Saved data entries
═══
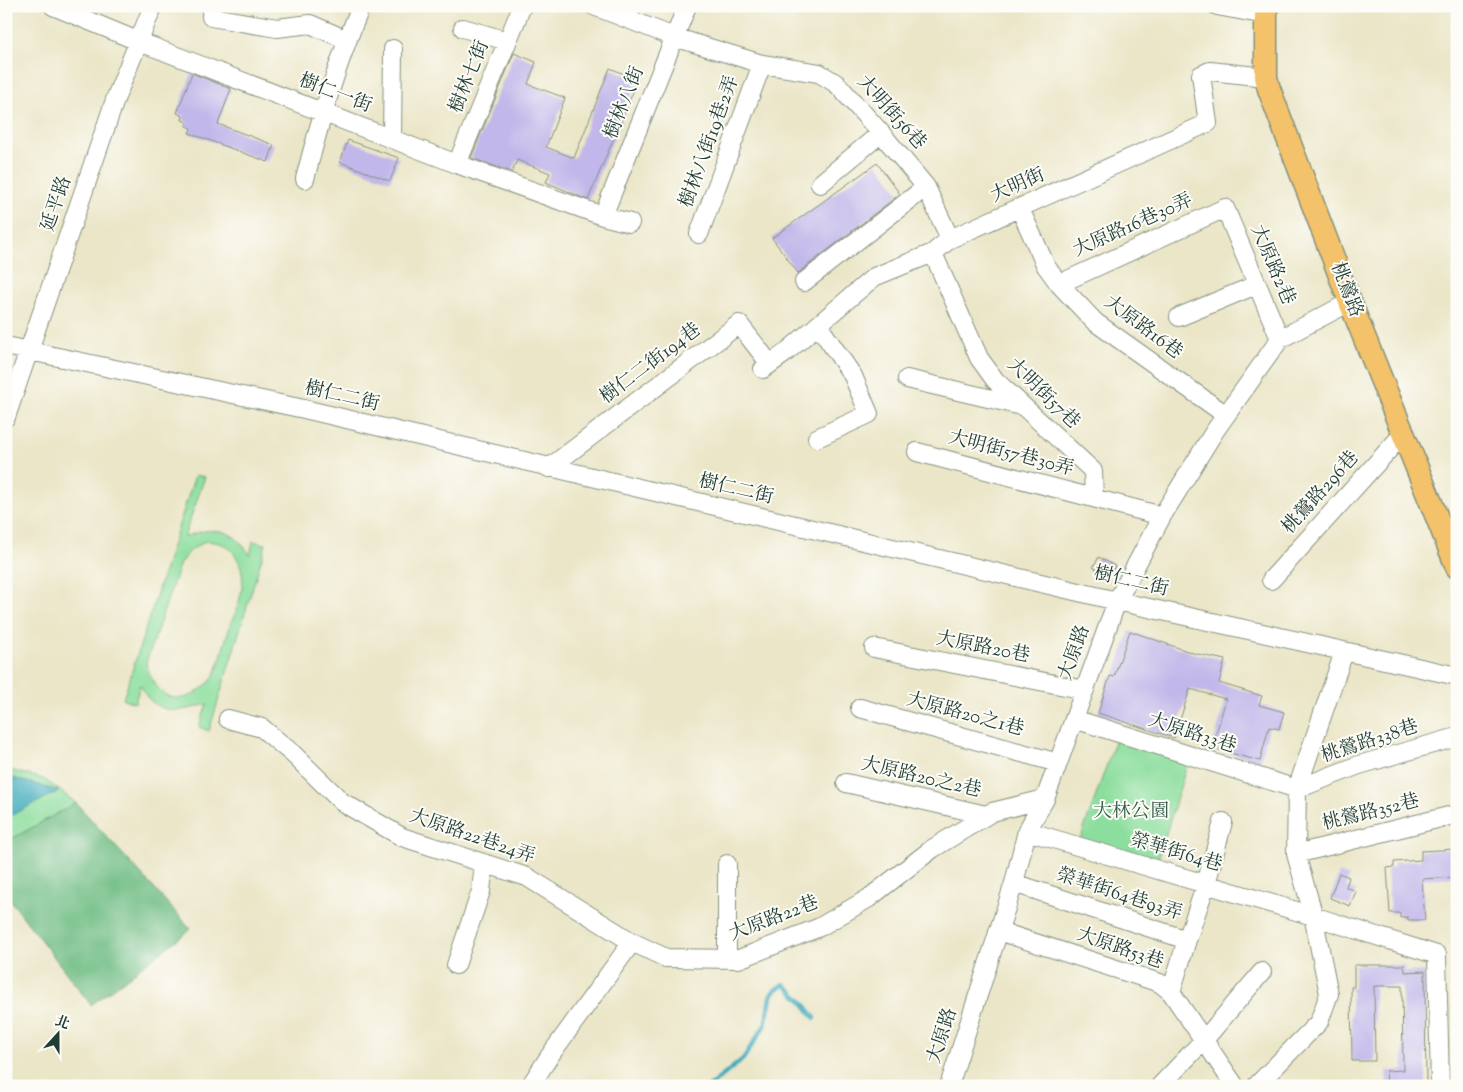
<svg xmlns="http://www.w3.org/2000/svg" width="1463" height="1092" font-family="'Sorts Mill Goudy','Noto Serif TC',serif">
<rect width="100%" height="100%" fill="#fdfcf7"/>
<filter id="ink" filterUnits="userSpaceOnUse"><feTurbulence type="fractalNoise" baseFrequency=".02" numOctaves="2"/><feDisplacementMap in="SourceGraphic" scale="10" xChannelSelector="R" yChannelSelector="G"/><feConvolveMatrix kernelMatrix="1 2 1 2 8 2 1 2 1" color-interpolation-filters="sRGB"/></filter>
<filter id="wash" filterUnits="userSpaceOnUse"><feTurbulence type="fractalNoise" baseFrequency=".0096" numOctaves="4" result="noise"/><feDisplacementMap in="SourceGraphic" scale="20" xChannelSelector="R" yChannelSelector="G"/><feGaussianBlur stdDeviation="1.12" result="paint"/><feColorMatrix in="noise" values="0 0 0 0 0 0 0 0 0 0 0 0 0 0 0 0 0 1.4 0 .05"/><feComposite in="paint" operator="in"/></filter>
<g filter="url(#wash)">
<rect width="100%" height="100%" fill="#ebe6c8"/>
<path fill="#8cde9e" stroke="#568e69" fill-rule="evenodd" d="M195 475 205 477 184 537C213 526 233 527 250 555L253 541 266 544 209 731 199 727 207 704C187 710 165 716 149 699 145 695 143 689 140 685L135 703 123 699ZM206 541C222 543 229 544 237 558 251 583 235 611 227 635 223 648 219 668 212 679 210 683 204 686 201 689 174 711 153 691 146 663L180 563 191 550Z
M1117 736 1190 755 1156 866 1079 843Z
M6 769 44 779 76 803 6 842Z"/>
<path fill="#71bd85" stroke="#487d5c" d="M76 803 191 929 91 1005 6 895V842Z"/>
<path fill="#3fabbe" stroke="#2f7479" d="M6 776 59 791 6 818Z"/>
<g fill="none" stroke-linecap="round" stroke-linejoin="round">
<path stroke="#3fabbe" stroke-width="4.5" d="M710 1086 743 1059 765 1025 772 993 784 984 801 1000 815 1018"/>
</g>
<g id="blocks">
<path fill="#c1b7ea" d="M514 53 536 62 528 84 565 98 546 147 574 158 610 68 638 80 588 200 546 182 550 173 517 160 512 172 471 158Z
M192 73 231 89 218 124 274 145 268 162 189 133 191 128 186 126 187 122 182 120 183 116 177 113Z
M348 140 399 158 390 181 340 162Z
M877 163 900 194 798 273 772 238Z
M1099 557 1115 566 1109 576 1093 567Z
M1130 631 1193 653 1225 660 1219 683 1262 696 1259 705 1284 712 1279 729 1269 727 1260 761 1212 748 1226 699 1190 689 1174 738 1098 713 1110 676 1114 677Z
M1457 849V877L1422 879 1425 920H1408V917L1400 918V913H1390L1387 868 1394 867V862L1421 860V851Z
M1339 873 1349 877 1346 887 1356 891 1350 906 1330 898Z
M1354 965H1404L1405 972 1425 971 1426 1086H1387L1386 1071 1403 1070 1402 986H1374L1375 1061H1352L1351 987H1354Z"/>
</g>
</g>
<g filter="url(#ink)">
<use href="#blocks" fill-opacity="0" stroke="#85927e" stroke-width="1"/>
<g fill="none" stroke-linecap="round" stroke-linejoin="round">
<g stroke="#85927e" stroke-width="20">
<path id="minor" d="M53 6 140 42 457 164 603 216 630 223
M212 6 211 17 277 28 310 24 347 40
M594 6 674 37 762 64 819 73 837 84 881 133 926 187 950 239
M1217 6 1266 15
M463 28 507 41
M392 139 393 49
M457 164 522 6
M305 179C320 120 337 63 361 6
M820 184 881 133
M1020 209 1046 266 1059 284 1095 322 1226 415
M603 216 687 6
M699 234 762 64
M933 253 979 358 995 380 1093 471 1094 498
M804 282 926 187
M1059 284 1225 208 1280 339
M1179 317 1256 285
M6 346 304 409 1117 601 1457 676
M763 369 784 354 874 277 933 253 950 239 1208 123 1201 75 1210 71 1266 77
M907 379 1022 406
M6 417 116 97 153 6
M817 438 869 414 853 376 818 325
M917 452 1162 516
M549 468 739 324 770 364
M1271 580 1403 434
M874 648 1085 690
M860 708 1058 763
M228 719 262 728 293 754 342 802 402 837 527 877 632 942
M1074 719 1297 789 1359 765 1457 737
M846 783 986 815
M1027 831 1313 916 1437 955 1440 1086
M1296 854 1457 814
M727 864V959
M1014 883 1187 940 1171 992
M998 931 1160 983 1171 992 1235 1086
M1187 940 1206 884 1223 822
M456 965 481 891 484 863
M530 1086 551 1054 632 942 666 958 739 959 820 927 869 898 932 849 992 812 1045 799
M949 1086 1014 883 1027 831 1045 799 1117 601 1162 516 1214 432 1280 339 1350 302
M1160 1086 1204 1040 1262 972
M1256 1086 1319 1022 1329 994 1312 910 1296 854 1297 789 1344 652"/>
</g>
<g stroke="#85927e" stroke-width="25">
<path id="major" d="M1266 6V77L1269 89 1350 302 1457 567"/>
</g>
<use href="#minor" stroke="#fff" stroke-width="18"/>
<use href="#major" stroke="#f3c26a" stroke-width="22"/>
</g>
</g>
<g text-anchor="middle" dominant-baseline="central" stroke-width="4" stroke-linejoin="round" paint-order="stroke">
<g font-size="19" fill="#1f3d34" stroke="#fdfcf7">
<text transform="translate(470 77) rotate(-68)">樹林七街</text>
<text transform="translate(335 94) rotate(21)">樹仁一街</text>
<text transform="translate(625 103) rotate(-68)">樹林八街</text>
<text transform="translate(891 113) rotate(48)">大明街56巷</text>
<text transform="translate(710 142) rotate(-70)">樹林八街19巷2弄</text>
<text transform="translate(1018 186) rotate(-24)">大明街</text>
<text transform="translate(57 204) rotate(-71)">延平路</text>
<text transform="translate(1133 226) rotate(-24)">大原路16巷30弄</text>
<text transform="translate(1272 265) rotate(67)">大原路2巷</text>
<text transform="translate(1346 290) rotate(69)">桃鶯路</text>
<text transform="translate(1143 328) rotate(37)">大原路16巷</text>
<text transform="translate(651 364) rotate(-37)">樹仁二街194巷</text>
<text transform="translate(1043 394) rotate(44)">大明街57巷</text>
<text transform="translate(342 397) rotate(13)">樹仁二街</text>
<text transform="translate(1011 454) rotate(15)">大明街57巷30弄</text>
<text transform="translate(736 490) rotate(13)">樹仁二街</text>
<text transform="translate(1321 493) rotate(-48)">桃鶯路296巷</text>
<text transform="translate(1131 582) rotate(13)">樹仁二街</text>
<text transform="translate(983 648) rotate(11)">大原路20巷</text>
<text transform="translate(1075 653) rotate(-70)">大原路</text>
<text transform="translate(965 715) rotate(15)">大原路20之1巷</text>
<text transform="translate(1192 734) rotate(18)">大原路33巷</text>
<text transform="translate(1370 742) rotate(-18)">桃鶯路338巷</text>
<text transform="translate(921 778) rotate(13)">大原路20之2巷</text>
<text transform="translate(1371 813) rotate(-14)">桃鶯路352巷</text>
<text transform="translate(472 837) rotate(19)">大原路22巷24弄</text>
<text transform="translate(1176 853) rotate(16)">榮華街64巷</text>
<text transform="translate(1119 895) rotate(18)">榮華街64巷93弄</text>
<text transform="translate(774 919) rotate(-21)">大原路22巷</text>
<text transform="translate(1120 949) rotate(19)">大原路53巷</text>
<text transform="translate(943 1036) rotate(-72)">大原路</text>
</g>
<g font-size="19" fill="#355d49" stroke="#fdfcf7">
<text x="1131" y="812">大林公園</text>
</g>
</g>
<rect width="1463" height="1092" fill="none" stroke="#fdfcf7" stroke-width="25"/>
<g transform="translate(58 1034) rotate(21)" stroke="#fdfcf7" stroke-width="4" paint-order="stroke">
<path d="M0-4L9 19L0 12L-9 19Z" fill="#1f3d34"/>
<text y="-8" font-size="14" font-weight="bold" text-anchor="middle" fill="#1f3d34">北</text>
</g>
</svg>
═══
> [Problem to solve]: Among the lines above, repeat exactly those from the line with "M1354 965H1404L1405 972" to the line with "M530 1086 551", counting both ends.

> [Worked solution]:
M1354 965H1404L1405 972 1425 971 1426 1086H1387L1386 1071 1403 1070 1402 986H1374L1375 1061H1352L1351 987H1354Z"/>
</g>
</g>
<g filter="url(#ink)">
<use href="#blocks" fill-opacity="0" stroke="#85927e" stroke-width="1"/>
<g fill="none" stroke-linecap="round" stroke-linejoin="round">
<g stroke="#85927e" stroke-width="20">
<path id="minor" d="M53 6 140 42 457 164 603 216 630 223
M212 6 211 17 277 28 310 24 347 40
M594 6 674 37 762 64 819 73 837 84 881 133 926 187 950 239
M1217 6 1266 15
M463 28 507 41
M392 139 393 49
M457 164 522 6
M305 179C320 120 337 63 361 6
M820 184 881 133
M1020 209 1046 266 1059 284 1095 322 1226 415
M603 216 687 6
M699 234 762 64
M933 253 979 358 995 380 1093 471 1094 498
M804 282 926 187
M1059 284 1225 208 1280 339
M1179 317 1256 285
M6 346 304 409 1117 601 1457 676
M763 369 784 354 874 277 933 253 950 239 1208 123 1201 75 1210 71 1266 77
M907 379 1022 406
M6 417 116 97 153 6
M817 438 869 414 853 376 818 325
M917 452 1162 516
M549 468 739 324 770 364
M1271 580 1403 434
M874 648 1085 690
M860 708 1058 763
M228 719 262 728 293 754 342 802 402 837 527 877 632 942
M1074 719 1297 789 1359 765 1457 737
M846 783 986 815
M1027 831 1313 916 1437 955 1440 1086
M1296 854 1457 814
M727 864V959
M1014 883 1187 940 1171 992
M998 931 1160 983 1171 992 1235 1086
M1187 940 1206 884 1223 822
M456 965 481 891 484 863
M530 1086 551 1054 632 942 666 958 739 959 820 927 869 898 932 849 992 812 1045 799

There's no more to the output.